Hmm, I'm new to backend stuff, but it sounds like maybe what is called for is that instead of instructions referring directly to results of other instructions, as in a * b + c where + refers directly to the result of *, the IR should have indirection, so the + node refers to two heap blocks (which we might call "SSA variables") which, in turn, refer to the left and right subexpressions

class SSAVar {
 IRExpr expr; // mutable
}

However, this issue is orthogonal to the issue of how the text format looks - the text could still be written as a * b + c rather than v1 = a * b; v2 = v1 + c.

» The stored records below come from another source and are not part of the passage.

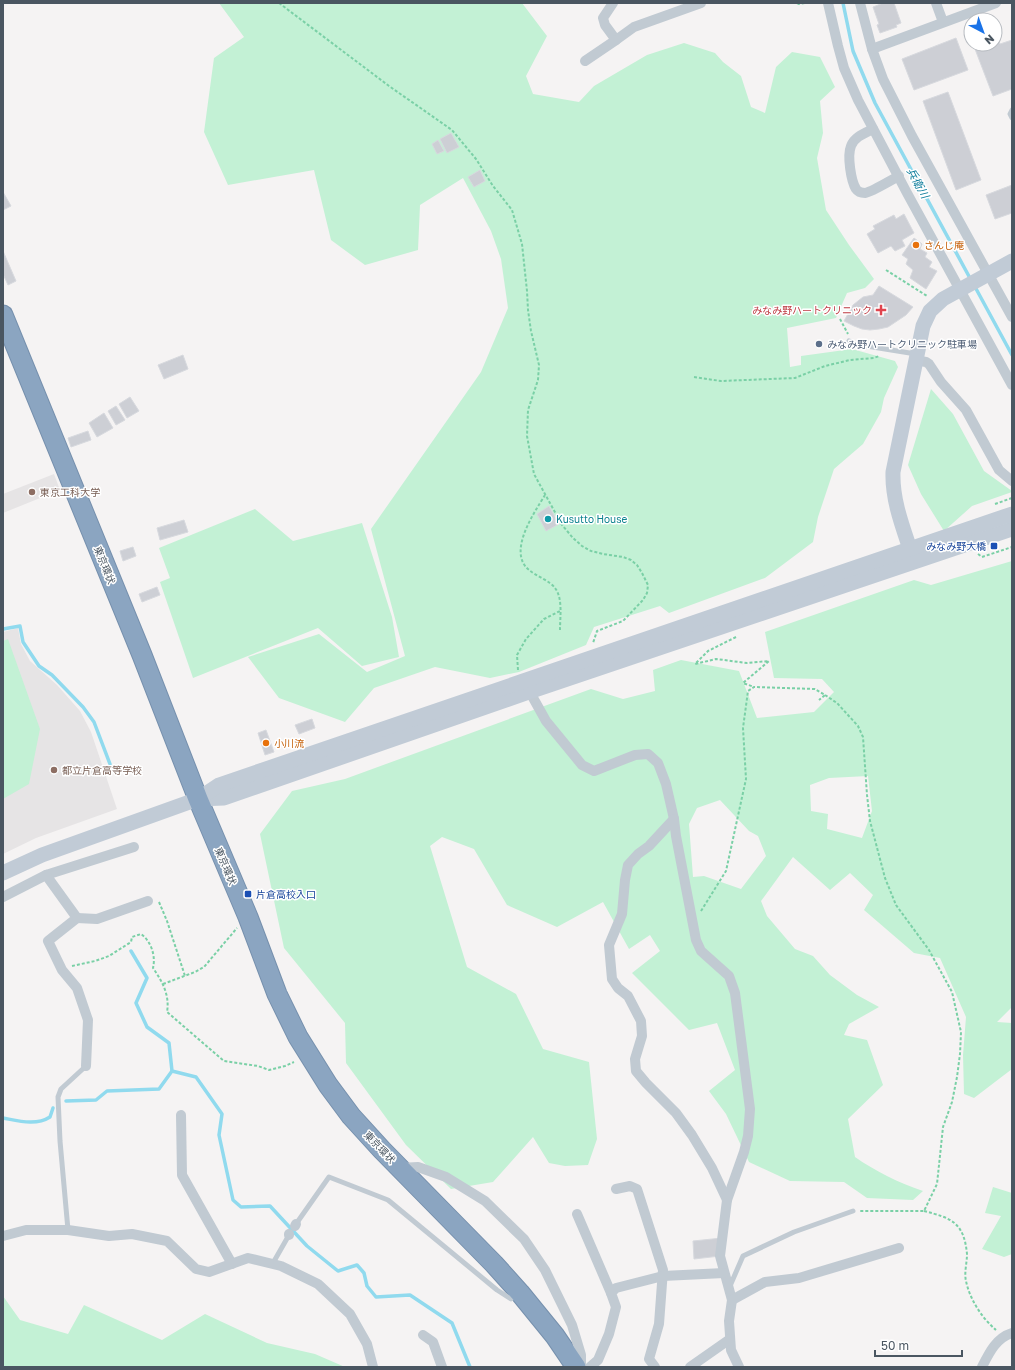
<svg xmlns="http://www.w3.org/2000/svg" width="1015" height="1370" font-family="'Golos Text','Noto Sans JP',sans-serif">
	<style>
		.education { fill: #e6e4e5 }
		.green { fill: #c3f1d5; fill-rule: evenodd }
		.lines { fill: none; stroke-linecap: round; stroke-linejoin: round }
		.stream { stroke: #90daee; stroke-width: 3.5 }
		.building { fill: #cdcfd5; stroke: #d7d9de }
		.highway-casing { stroke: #7690ad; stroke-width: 21 }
		.path { stroke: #7ad0a6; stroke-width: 2; stroke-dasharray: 3 2; stroke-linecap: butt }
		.lane { stroke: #c1cad2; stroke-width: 5 }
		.street { stroke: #c1cad2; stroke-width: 10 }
		.secondary { stroke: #c1cbd6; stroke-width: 15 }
		.highway { stroke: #8ba5c1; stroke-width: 19 }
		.food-dot { fill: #e8710a; stroke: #fff; stroke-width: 1.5 }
		.health-dot { fill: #e0444e; stroke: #fff; stroke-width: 1.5 }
		.service-dot { fill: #5c6f8a; stroke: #fff; stroke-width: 1.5 }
		.education-dot { fill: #8d6e63; stroke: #fff; stroke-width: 1.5 }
		.culture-dot { fill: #0f9aa8; stroke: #fff; stroke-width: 1.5 }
		.transit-dot { fill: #1a4fb4; stroke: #fff; stroke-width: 1.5 }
		.labels { text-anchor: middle; stroke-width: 3; stroke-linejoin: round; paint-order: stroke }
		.food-label { font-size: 10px; fill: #c56008; stroke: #fff; text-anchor: start }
		.health-label { font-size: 10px; fill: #be3a42; stroke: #fff; text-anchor: end }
		.service-label { font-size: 10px; fill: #4e5e75; stroke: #fff; text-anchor: start }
		.education-label { font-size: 10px; fill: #785e54; stroke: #fff; text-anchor: start }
		.culture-label { font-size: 10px; fill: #0d838f; stroke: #fff; text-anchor: start }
		.transit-label { font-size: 10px; fill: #164399; stroke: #fff; text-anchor: end }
		.street-label { font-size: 10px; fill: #4a5661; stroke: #fff }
		.water-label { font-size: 11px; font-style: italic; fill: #0c7c9b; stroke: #fff }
	</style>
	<rect width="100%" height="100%" fill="#f5f3f3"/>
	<g class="education">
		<polygon points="54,474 60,490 3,513 3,494"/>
		<polygon points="18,628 21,644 30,661 57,685 80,711 91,732 117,809 36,838 3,854 3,632"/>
	</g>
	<g class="green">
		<polygon points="219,3 522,3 547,36 526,76 533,94 579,102 594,86 647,55 684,43 715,53 723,62 741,76 751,107 765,113 776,67 792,52 820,57 835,87 820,101 823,133 817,158 826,210 849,245 874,279 865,288 847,293 836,318 787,328 790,367 801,365 801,356 852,349 895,361 898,367 884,398 881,412 863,444 834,469 818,517 813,542 765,578 669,613 660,606 594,627 586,645 519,672 490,678 435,667 374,688 345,722 279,698 248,657 319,634 367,672 405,656 371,529 481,372 508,308 501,259 491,231 463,178 420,205 418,250 365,265 331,240 314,170 228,185 204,132 214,58 244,37"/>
		<polygon points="931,389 953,414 984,471 1012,491 1012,492 972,506 944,531 921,494 908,465"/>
		<polygon points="255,509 293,541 362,523 392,617 399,657 362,666 318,628 193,678 160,582 170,578 159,548"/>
		<path d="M1012 561V1007L997 1022 1012 1023V1069L974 1098 964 1094 963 1055 966 1017 940 958 914 953 864 910 873 895 850 873 830 890 793 857 761 901 767 916 795 949 813 956 830 975 857 995 879 1007 849 1024 844 1035 867 1040 883 1085 848 1119 855 1157C875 1171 899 1183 923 1191L913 1200 867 1198 844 1182 790 1181 749 1162 726 1114 709 1091 735 1070 717 1023 689 1030 632 973 660 951 650 935 629 949 603 902 557 927 507 905 474 849 442 837 430 846 467 967 516 994 543 1049 589 1062 597 1139 588 1165 565 1166 549 1163 533 1137 493 1182 451 1189 406 1145 346 1063 345 1023 284 948 260 834 292 791 345 779 591 689 623 699 655 691 653 670 681 660 739 671 757 718 814 712 834 692 822 679 774 678 765 632 914 580 931 585ZM868 776 872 811 862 838 827 829 828 814 811 811 810 785 829 778ZM720 800 749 831 758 836 766 856 741 889 704 876 693 877 689 824 697 808Z"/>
		<polygon points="8,639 40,729 29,784 3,799 3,641"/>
		<polygon points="993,1187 1012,1193 1012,1254 1004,1257 982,1249 1001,1216 985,1213"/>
		<polygon points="3,1296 20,1320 68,1334 84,1305 162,1340 205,1314 267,1343 315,1354 345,1367 3,1367"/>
	</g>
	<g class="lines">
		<g class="stream">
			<polyline points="843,3 853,51 875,103 971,280"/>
			<polyline points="974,285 1012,355"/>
			<polyline points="3,629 20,626 23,642 39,666 52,675 83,707 94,722 110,764"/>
			<polyline points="131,951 147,978 136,1003 147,1027 169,1043 172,1071 196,1077 222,1114 219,1135 233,1200 241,1207 270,1206 307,1246 338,1271 357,1265 364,1273 367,1286 376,1297 410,1295 452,1323 470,1367"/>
			<polyline points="66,1101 96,1100 107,1091 159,1089 172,1071"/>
			<path d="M3 1118C19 1121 36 1126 50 1117L53 1108"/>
		</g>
	</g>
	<g class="building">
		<polygon points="883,3 894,3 901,23 896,25 897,27 880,33 877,25 879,24 873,7"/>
		<polygon points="956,38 968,70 914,90 902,59"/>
		<polygon points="1012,40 1012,89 993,96 975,49 990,44 995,44 995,42 999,41 1000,44"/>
		<polygon points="948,92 981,180 956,190 923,101"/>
		<polygon points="451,133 459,147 447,153 440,139"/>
		<polygon points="438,140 444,151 437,154 432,144"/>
		<polygon points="480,170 485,181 474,187 468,177"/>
		<polygon points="1012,185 1012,213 995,219 986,195"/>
		<polygon points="3,192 11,206 3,210"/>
		<polygon points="904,214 914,233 902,240 905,246 895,251 891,246 878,253 867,234 875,229 873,226 894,215 896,219"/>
		<polygon points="914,238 922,244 920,249 927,253 925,257 932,262 929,267 937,271 926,289 910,278 913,270 906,264 908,259 902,255"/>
		<polygon points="3,251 16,281 8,285 3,274"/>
		<polygon points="879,286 913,307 906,315 888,327 879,329 870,330 862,329 854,326 844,321 853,305 863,297 873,295"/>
		<polygon points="183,355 188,369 164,379 158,365"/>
		<polygon points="130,397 139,411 127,418 119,404"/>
		<polygon points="116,406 125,420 116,425 108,411"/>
		<polygon points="104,413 113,428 97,437 89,423"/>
		<polygon points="88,431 91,440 71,447 68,438"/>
		<polygon points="549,506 559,524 546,531 537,514"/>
		<polygon points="184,520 188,532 160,540 157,528"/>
		<polygon points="133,547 136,556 123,561 120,551"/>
		<polygon points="157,587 160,595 142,602 139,594"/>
		<polygon points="312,719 315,728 299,734 295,725"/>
		<polygon points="266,730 274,752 265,755 258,733"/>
		<polygon points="722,1238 720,1256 694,1259 693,1241"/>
	</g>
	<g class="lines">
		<g class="highway-casing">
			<polyline id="highway" points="3,315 142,655 198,799 248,917 277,994 298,1037 328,1085 351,1116 382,1150 494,1264 520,1293 555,1336 576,1367"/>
		</g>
		<g class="path">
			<polyline points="279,3 389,86 452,130 476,159 493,186 512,210 522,244 527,291 528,310 531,331 539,365 538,380 528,410 527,436 534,474 562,525 573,538 582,546 591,551 603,554 623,557 631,560 637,565 642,573 648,585 647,593 643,600 623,621 597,631 593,643"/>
			<polyline points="797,3 799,4 805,3"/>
			<polyline points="886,270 927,296"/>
			<polyline points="840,319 848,334"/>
			<polyline points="694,377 721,381 795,378 825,366 850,360 874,358 879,356"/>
			<path d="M545 495C534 513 507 552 529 570 536 576 550 581 555 588 563 598 560 617 560 630"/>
			<polyline points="995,504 1012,498"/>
			<polyline points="978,554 982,557 1012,547"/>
			<polyline points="736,637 708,651 695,664 716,659 747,663 769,661 743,683 754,687"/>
			<polyline points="518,670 517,655 526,639 544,619 560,611"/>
			<polyline points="825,695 837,703 858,726 863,737 867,795 870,821 885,878 896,905 929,950 952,992 961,1032 960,1054 957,1077 952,1102 943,1127 937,1184 924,1211 860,1211"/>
			<polyline points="159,902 167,921 185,976"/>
			<polyline points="701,911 726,871 746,779 743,728 748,691 754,687 815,689 825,695 819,700"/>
			<path d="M72 966 95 961 109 956 131 942 132 937 141 934C151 941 156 956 153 968 162 981 170 995 167 1012L224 1061 258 1066 269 1070 285 1066 294 1062"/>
			<polyline points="163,984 195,972 204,967 237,928"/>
			<path d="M924 1211C951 1218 964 1222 967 1254 967 1263 964 1273 966 1281 970 1300 982 1318 996 1330"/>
		</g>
		<g class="lane">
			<polyline points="1012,110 1010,114 1012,118"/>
			<polyline points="849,341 854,344 916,354"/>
			<polyline points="296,1224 329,1177 388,1200 497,1290 511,1299 517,1295"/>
			<polyline points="68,1230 60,1141 58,1097 61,1089 86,1066"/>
			<polyline points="273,1263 289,1235"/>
			<polyline points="730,1286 743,1256 794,1232 853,1211"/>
		</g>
		<g class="street">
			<polyline points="613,3 603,18 605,25 616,40 634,27 701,3"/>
			<polyline points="828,3 838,46 844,68 858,100 907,193 1012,385"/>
			<polyline points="860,3 872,49 883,79 912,136 1012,317"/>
			<polyline points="936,3 943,22"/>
			<polyline points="872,49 996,3"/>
			<polyline points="585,61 616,40"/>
			<path d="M873 129C865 133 854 137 851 146 847 156 851 181 856 189 858 192 862 193 865 193 872 192 891 180 899 176"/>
			<polyline points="915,360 926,362 929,364 941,382 966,410 999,470 1012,481"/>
			<polyline points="527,687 546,721 582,765 594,771 635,755 648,754 658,763 666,784 674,819 676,836 696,940 701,951 729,976 735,993 750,1109 748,1136 744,1152 727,1200 720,1256 732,1300 729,1321 731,1350 739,1367"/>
			<polyline points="674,819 649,846 638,854 628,865 625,880 622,914 609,945 612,979 618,988 628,996 641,1021 642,1036 635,1059 636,1071 646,1083 676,1113 692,1135 712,1168 727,1200"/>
			<polyline points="46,875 134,847"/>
			<polyline points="3,897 46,875 77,918 48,941 62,970 77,988 88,1020 86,1066"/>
			<polyline points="77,918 97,919 148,901"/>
			<polyline points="181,1115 182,1175 232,1264"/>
			<polyline points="400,1168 418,1167 446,1177 485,1201 524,1239 545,1270 572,1325 581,1355 581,1367"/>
			<polyline points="616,1189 630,1186 637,1189 663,1270 659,1324 649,1359 655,1367"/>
			<polyline points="577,1214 611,1293"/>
			<polyline points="295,1226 296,1224"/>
			<polyline points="289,1235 289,1234"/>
			<polyline points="3,1236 26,1230 68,1230 109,1236 132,1234 167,1241 196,1269 209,1272 248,1258 281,1266 318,1284 350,1314 367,1344 373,1367"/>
			<polyline points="732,1300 765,1282 799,1278 899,1248"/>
			<polyline points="423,1335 433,1342 442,1367"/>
			<polyline points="590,1367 598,1360 609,1334 616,1307 611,1293 616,1288 663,1276 724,1273"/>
			<polyline points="690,1367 730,1339"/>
			<path d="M982 1367C989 1353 996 1338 1012 1333"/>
		</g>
		<g class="secondary">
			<path d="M913 558C904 530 892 502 893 472L923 326 930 311 943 299 1012 261"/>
			<polyline points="198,799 224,798 529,692 1012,529"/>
			<polyline points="3,873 42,855 198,799 219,785 1012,514"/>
		</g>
		<use href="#highway" class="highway"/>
	</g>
	<g class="food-dot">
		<circle cx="916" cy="245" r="4"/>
		<circle cx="266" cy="743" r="4"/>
	</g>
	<path class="health-dot" d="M879 304h4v4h4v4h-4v4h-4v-4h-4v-4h4z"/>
	<circle class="service-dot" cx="819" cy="344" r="4"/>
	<g class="education-dot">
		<circle cx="32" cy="492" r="4"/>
		<circle cx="54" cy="770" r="4"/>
	</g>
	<circle class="culture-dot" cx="548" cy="519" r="4"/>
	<g class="transit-dot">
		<rect x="990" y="542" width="8" height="8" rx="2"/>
		<rect x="244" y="890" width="8" height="8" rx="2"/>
	</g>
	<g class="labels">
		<g class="food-label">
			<text x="924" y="249">さんじ庵</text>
			<text x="274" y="747">小川流</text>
		</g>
		<g class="health-label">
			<text x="872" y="314">みなみ野ハートクリニック</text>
		</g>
		<g class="service-label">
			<text x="827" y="348">みなみ野ハートクリニック駐車場</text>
		</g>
		<g class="education-label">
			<text x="40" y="496">東京工科大学</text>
			<text x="62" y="774">都立片倉高等学校</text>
		</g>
		<g class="culture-label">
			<text x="556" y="523">Kusutto House</text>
		</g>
		<g class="transit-label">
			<text x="986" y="550">みなみ野大橋</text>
			<text x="256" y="898" text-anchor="start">片倉高校入口</text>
		</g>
		<g class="street-label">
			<text transform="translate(105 565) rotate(68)" y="4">東京環状</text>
			<text transform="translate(226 866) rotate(67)" y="4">東京環状</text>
			<text transform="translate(380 1147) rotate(46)" y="4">東京環状</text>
		</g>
		<g class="water-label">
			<text transform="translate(918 183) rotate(61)" y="4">兵衛川</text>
		</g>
	</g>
	<rect width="1015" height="1370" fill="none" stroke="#4a5661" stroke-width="8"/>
	<g transform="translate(983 32) rotate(139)"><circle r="19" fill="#ffffff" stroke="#b7bbc0"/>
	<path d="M0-3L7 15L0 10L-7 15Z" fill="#1a73e8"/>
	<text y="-6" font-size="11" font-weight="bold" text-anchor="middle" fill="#4a5661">N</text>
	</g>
	<path d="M875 1350v6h87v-6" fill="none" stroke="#4a5661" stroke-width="2"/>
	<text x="881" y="1350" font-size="12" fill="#4a5661" stroke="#ffffff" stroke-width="3" paint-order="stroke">50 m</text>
</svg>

I agree. But how is that any different from having labels, apart from how you print the text format? Because your definition of SSAVar is exactly how you'd represent a labeled SSA instruction in a mutable SSA IR. Or is your point that a standard SSA IR becomes easier to read when printed using your proposed format, even though the in-memory representation of the IR is unchanged?

qwertie commented 5 years ago

Yes, that's my point - it's not about changing the internal representation of SSA, it's that all these meaningless variable names impede readability and that all those assignments lengthen the code, so it would be better to use nested expressions. And traditional assembly languages could work similarly. Like instead of

mov ecx, [edx]
cmp eax, ecx
jge  end_loop

it could be

eax <=> (ecx = *edx)
.jge end_loop

And with LES it would actually be easier to process this because you don't have to write a parser. (You have to linearize the code but that's pretty easy.)

jonathanvdc commented 5 years ago

I could definitely see how that could be useful, especially for manual assembly programming. Having a high-level notation for assembly language instructions might really take some of the pain out of low-level programming.

qwertie commented 4 years ago

This has been implemented for v28.0, but only in the parser.